With the wind, rain and waves pounding the Lake Erie shore, it was not difficult to picture the scene from 250 years ago.
On Oct. 18, 1764, 1,650 British soldiers, American provincials and Native Americans under the command of Col. John Bradstreet were returning from a mission to Fort Detroit to deal with warring tribes during the American Indian Wars.
On their way back to Fort Niagara, Bradstreet’s party found the usually safe shelter of the Rocky River to be treacherous, in the dark, for their 59 bateaux, large flat-bottomed boats powered by rowers, and several birch bark canoes. They sought shelter on the beach, a break in the stoney cliffs now known as Bradstreet’s Landing.
But as anyone living on Lake Erie knows, conditions can change in the blink of an eye. Local historian Dan Marsalek told the crowd that a huge wave, or seiche, swamped the boats, destroying 27 and swallowing provisions needed for the trek to New York.
“Imagine what those men went through,” the Navy veteran told the hardy crowd. With the background of the crashing waves, it was not difficult. He added that there were no recorded casualties, and that many of the soldiers continued on foot to Fort Niagara.
Marsalek, a retired dentist, had his interest in the event sparked when he heard that possible artifacts had been found near his Rocky River home. He then became curious, and spent nearly the next 45 years researching.
It became a family affair, with Marsalek’s wife, Jan, and other family members pitching in, discovering several cannon balls on the beach. “These were actually in the water,” said Jan Marsalek, displaying some of their finds, which resembled brown baseballs, in the back of the family van, safe from the weather.
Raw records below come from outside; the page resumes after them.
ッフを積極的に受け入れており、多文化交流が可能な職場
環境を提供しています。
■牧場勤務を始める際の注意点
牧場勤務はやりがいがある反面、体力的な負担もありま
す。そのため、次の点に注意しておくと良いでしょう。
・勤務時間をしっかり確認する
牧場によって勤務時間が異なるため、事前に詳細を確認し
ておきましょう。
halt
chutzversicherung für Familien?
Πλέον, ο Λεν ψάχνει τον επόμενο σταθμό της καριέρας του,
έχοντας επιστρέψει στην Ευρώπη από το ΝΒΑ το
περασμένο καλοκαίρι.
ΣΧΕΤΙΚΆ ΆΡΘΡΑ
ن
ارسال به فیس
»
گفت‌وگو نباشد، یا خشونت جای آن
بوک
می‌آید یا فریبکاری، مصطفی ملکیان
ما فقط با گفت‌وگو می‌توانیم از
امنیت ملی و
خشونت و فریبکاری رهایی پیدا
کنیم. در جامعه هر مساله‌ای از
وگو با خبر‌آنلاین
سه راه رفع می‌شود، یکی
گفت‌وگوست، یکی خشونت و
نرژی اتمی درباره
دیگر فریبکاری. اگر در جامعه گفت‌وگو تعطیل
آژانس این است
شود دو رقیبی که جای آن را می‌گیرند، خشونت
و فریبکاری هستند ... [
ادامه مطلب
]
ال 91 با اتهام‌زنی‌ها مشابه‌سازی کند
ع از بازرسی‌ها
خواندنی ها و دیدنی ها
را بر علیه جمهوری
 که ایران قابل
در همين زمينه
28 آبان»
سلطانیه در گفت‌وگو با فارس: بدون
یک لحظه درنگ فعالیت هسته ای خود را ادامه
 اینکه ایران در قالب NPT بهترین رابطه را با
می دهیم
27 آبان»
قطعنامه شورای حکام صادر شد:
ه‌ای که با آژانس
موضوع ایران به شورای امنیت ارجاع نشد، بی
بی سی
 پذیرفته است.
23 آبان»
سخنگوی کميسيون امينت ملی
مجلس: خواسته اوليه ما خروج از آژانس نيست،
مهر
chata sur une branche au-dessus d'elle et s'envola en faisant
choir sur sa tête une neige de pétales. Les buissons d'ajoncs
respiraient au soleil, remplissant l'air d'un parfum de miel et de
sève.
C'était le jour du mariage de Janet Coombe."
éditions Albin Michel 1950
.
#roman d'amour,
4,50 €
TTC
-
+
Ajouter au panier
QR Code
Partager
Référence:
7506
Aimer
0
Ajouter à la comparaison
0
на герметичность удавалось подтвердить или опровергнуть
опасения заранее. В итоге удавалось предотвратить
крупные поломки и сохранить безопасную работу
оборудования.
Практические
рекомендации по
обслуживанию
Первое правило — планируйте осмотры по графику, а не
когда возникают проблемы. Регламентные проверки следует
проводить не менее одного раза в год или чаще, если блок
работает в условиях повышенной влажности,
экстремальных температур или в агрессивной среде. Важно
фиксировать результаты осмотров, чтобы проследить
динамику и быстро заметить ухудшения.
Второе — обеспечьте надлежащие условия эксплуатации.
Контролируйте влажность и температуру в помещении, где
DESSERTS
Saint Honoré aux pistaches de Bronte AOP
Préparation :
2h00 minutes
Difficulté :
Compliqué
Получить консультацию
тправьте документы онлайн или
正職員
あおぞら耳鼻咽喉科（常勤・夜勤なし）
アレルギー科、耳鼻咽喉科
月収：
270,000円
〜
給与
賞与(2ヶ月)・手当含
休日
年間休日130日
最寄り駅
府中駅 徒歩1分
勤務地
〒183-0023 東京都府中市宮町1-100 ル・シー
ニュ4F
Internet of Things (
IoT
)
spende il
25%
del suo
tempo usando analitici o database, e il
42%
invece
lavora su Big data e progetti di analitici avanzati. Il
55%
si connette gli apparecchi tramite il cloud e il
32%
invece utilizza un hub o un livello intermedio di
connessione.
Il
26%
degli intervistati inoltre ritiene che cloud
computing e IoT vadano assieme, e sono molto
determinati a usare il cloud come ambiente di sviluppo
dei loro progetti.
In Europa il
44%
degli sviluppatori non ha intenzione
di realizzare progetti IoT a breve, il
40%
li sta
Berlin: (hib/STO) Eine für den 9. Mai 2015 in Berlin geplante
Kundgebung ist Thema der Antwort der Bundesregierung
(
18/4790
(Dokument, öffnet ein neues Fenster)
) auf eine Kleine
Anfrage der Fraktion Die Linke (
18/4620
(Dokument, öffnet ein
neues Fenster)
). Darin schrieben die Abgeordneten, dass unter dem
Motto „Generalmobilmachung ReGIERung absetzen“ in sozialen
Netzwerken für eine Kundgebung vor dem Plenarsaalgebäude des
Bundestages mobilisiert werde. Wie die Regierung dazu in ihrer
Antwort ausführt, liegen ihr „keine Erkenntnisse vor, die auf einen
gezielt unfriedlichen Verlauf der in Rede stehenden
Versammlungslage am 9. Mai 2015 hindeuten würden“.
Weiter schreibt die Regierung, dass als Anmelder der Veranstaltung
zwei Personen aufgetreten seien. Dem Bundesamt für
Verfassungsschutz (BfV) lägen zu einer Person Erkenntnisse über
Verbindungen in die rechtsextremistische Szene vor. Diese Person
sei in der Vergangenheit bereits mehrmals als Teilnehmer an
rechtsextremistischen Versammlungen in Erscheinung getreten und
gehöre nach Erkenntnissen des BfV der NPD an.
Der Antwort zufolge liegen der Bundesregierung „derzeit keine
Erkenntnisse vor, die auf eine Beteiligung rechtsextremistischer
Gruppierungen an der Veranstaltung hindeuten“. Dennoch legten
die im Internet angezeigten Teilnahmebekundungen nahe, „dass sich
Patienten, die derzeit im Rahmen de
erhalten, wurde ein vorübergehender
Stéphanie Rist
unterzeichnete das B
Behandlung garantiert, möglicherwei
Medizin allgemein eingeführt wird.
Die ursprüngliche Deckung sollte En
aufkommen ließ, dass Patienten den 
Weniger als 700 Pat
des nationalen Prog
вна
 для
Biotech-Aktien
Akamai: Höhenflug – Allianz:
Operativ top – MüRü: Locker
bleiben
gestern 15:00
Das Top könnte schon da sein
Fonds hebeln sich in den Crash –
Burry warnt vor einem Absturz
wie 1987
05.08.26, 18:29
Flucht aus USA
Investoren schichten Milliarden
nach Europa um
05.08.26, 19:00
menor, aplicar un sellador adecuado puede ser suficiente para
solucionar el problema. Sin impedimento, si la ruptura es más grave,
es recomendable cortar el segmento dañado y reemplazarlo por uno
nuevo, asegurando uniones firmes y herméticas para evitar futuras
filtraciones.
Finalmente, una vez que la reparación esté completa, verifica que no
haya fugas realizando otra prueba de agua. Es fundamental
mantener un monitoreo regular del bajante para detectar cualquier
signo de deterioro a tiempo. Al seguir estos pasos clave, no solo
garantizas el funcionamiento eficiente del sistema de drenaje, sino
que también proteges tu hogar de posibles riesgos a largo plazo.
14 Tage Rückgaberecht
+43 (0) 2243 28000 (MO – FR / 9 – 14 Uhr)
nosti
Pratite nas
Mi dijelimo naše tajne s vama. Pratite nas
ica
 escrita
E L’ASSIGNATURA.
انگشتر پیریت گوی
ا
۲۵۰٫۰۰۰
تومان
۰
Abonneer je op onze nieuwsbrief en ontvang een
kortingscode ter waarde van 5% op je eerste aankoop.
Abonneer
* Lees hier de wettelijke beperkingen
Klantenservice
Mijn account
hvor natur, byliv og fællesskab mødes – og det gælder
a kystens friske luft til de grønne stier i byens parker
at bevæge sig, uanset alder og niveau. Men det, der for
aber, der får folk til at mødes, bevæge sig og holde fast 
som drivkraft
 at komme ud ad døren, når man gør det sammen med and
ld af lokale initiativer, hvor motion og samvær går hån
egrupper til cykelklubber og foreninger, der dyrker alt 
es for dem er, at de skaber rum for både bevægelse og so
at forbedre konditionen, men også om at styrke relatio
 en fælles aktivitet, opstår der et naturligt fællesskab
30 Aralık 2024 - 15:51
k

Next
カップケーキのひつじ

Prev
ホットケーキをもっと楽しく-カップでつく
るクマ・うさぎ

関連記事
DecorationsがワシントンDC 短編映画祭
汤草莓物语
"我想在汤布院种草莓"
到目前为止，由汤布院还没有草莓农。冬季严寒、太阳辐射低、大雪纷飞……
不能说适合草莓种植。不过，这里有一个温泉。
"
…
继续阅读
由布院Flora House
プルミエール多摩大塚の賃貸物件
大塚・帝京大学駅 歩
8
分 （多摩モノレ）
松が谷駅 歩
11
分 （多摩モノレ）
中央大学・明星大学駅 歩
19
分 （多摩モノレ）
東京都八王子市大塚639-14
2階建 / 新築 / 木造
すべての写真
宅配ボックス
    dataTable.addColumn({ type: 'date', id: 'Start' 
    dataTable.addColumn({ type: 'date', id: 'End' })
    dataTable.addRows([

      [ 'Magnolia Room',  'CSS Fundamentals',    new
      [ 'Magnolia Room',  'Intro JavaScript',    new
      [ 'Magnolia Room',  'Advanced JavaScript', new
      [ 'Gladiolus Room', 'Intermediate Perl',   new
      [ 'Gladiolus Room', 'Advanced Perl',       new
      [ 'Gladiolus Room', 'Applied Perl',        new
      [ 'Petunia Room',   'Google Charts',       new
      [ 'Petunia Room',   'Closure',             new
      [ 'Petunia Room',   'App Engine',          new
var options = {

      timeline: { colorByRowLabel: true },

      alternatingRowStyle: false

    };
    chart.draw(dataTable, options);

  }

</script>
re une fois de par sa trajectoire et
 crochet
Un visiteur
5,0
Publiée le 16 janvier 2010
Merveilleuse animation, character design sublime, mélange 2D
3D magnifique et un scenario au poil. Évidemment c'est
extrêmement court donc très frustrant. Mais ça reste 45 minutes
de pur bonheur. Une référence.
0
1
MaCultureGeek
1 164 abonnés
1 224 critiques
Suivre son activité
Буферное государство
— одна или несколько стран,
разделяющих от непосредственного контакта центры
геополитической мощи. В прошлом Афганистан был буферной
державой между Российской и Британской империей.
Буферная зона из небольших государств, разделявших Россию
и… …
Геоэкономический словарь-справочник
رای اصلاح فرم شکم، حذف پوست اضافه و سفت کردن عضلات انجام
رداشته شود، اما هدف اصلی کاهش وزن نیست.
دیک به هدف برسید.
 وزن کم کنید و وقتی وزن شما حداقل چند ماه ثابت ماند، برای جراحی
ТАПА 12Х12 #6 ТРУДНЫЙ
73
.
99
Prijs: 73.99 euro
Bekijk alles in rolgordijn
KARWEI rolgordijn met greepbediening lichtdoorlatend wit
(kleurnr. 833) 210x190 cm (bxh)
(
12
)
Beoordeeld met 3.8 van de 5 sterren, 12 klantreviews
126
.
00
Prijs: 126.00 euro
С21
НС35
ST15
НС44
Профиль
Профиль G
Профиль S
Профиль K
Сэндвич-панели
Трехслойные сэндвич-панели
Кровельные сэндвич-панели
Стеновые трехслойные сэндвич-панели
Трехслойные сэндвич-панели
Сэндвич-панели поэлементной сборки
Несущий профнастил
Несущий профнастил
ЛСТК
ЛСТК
According to rumor, six lightweight cannons were buried near the site after the boats had been destroyed. Marsalek searched for them in the early 1970s, getting permission from the city, which discouraged treasure hunters from digging up the park. He was unsuccessful, speculating that soldiers may have returned to recover the valuable weapons. However, his research was successful in convincing City Council to change the name of the site from Lake Edge Park to Bradstreet’s Landing in 1984.
Now, City Council is preparing to bring the park, long a favorite sunset watching venue, into the future.
Safety-service Director Mary Kay Costello gave the group a look at the future, announcing that she has applied for a Natureworks grant from the Ohio Department of Natural Resources (ODNR) to spruce up parking, restrooms and recreational facilities. The city is asking for $330,000.
“In the 1980s, we put in the fishing pier and the ODNR provided funds for grills, benches and picnic tables. We really haven’t done much since,” Costello stated. She said it was time the enthusiasm felt by residents for the park was translated into work.
Other plans for the park include the removal of perimeter fencing, reconfiguring the parking lot, and adding more seating and a playground.
Costello said it was too early to nail down a timeline, but planning is expected to get underway in 2015, and construction in 2016.
“This land connects to the past and to nature. This is a special place, and we look forward to honoring its history,” Costello said.